The Italian Greyhound is very similar to the Greyhound, but much smaller and more slender in all proportions and of ideal elegance and grace.
The Italian Greyhound should do well on a high-quality dog food, whether commercially manufactured or home-prepared with your veterinarian’s supervision and approval. Any diet should be appropriate to the dog’s age (puppy, adult, or senior).It’s easy to allow these dogs to become overweight, so watch your dog’s calorie consumption and weight level. Treats can be an important aid in training, but giving too many can cause obesity. On an IG in proper weight, the hip bones should just be seen. Ribs should not be visible but should be able to be felt under a thin covering of flesh. Learn about which human foods are safe for dogs, and which are not. Check with your vet if you have any concerns about your dog’s weight or diet. Clean, fresh water should be available at all times.

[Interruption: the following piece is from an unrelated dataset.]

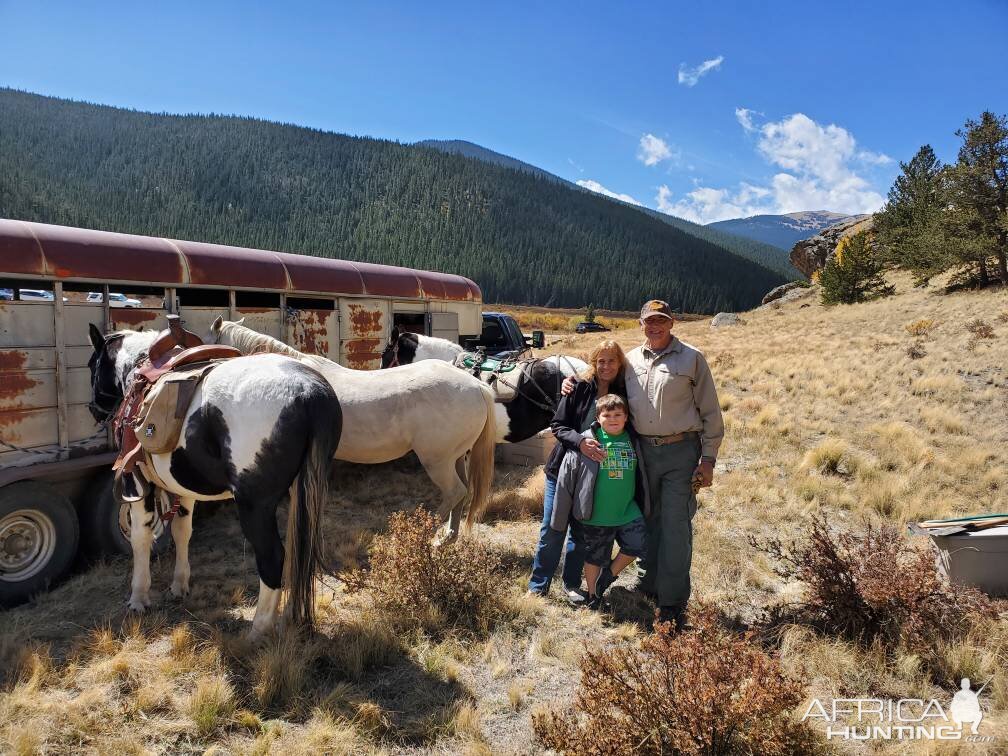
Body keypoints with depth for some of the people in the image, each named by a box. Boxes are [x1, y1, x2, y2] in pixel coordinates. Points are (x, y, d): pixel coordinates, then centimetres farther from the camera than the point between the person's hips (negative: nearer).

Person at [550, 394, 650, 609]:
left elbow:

The most important grooming tip for the Italian Greyhound is that the teeth must be brushed on a regular basis, preferably daily. Dental cleaning by a veterinarian should be done yearly or as needed. Baths are rarely necessary unless the dog has gotten into something that can’t be removed from the very short, smooth coat by gentle brushing. The nails need regular attention, preferably with a grinding tool. They should not be shortened all the way to the quick. This breed has a hare foot, and the two middle nails can be left slightly longer than the other two.

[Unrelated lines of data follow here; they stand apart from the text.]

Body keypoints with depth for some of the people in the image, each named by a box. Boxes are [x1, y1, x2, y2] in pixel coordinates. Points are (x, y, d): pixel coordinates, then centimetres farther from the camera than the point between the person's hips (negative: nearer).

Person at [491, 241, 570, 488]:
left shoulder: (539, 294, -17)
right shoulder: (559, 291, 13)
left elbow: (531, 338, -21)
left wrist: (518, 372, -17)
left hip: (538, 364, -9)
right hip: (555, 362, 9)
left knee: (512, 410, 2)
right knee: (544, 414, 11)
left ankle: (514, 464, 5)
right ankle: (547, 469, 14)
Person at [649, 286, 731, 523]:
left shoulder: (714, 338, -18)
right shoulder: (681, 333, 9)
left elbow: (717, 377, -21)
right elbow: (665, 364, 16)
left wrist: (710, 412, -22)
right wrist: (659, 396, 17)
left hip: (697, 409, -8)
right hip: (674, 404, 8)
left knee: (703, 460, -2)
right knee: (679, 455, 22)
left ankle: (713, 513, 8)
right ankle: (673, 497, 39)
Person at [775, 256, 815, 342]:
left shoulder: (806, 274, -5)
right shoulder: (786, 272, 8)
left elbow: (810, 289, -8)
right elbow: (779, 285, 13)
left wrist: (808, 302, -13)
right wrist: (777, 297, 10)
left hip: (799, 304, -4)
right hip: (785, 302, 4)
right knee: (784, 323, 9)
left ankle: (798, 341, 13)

IGs are an active breed and need regular exercise. For the most part, playtime will be sufficient for this, especially if there is more than one dog. Walks on lead are appreciated. Dog parks can be a hazard unless well supervised and having separate areas for small dogs. Even obedience-trained IGs should not be allowed off lead outdoors in unfenced areas, since small, moving animals are a huge incentive to run, possibly into danger.
This breed responds best to reward-based training methods rather than punishment. The trainer should be firm with commands and lavish with praise. Treats used as a reward should be small but immediate when the command is learned and followed. Professional dog trainers should be chosen carefully. Harsh methods just don’t work with these intelligent, sensitive little dogs, even though they can be stubborn.

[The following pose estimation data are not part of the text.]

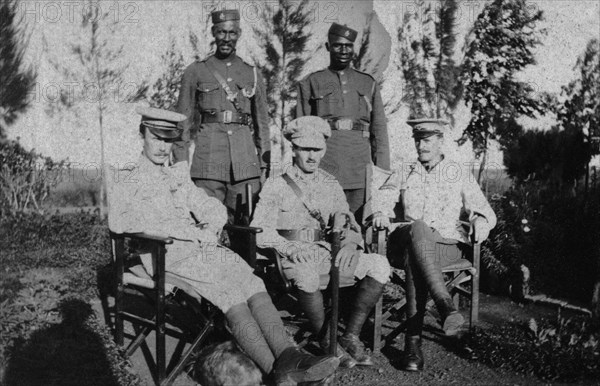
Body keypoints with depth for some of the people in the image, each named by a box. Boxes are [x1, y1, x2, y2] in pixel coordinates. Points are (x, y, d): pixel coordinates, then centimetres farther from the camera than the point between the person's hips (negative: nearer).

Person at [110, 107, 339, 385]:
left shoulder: (179, 177, 26)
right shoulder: (134, 182, 7)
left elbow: (215, 209, 22)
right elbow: (119, 220, -14)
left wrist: (210, 230, -6)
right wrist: (189, 231, -19)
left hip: (200, 247, 6)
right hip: (168, 255, -5)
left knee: (253, 285, -23)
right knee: (229, 294, -29)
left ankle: (287, 356, -38)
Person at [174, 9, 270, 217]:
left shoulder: (253, 74, 13)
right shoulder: (195, 72, 7)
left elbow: (262, 123, 14)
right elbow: (182, 123, 6)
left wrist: (265, 168, 8)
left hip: (246, 167, 2)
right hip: (207, 164, -2)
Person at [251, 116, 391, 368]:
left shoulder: (331, 184, 17)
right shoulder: (276, 186, 4)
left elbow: (347, 222, 16)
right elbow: (260, 230, -6)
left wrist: (349, 243, -8)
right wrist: (289, 247, -24)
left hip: (327, 253, 4)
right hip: (292, 259, -4)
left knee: (380, 265, -18)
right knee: (307, 275, -40)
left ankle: (351, 336, -9)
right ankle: (327, 342, -18)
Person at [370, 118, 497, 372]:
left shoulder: (460, 174, 17)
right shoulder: (404, 174, 22)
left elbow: (484, 210, 9)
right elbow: (380, 198, 10)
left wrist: (481, 220, -16)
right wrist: (379, 212, -15)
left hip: (449, 245, -1)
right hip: (409, 242, 1)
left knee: (415, 261, -36)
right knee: (418, 228, -38)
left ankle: (413, 340, -42)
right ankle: (446, 306, -48)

Italian Greyhounds are generally long lived, with a normal lifespan of 13 to 15 years. Responsible breeders screen for health conditions such as PRA, autoimmune problems, Legg-Calve-Perthes disease and hypothyroidism. Although the IG is not as delicate as he looks, care must be take to avoid hazardous situations that might result in a broken leg. Extensive information about breed health can be found on the website of the Italian Greyhound Club of America.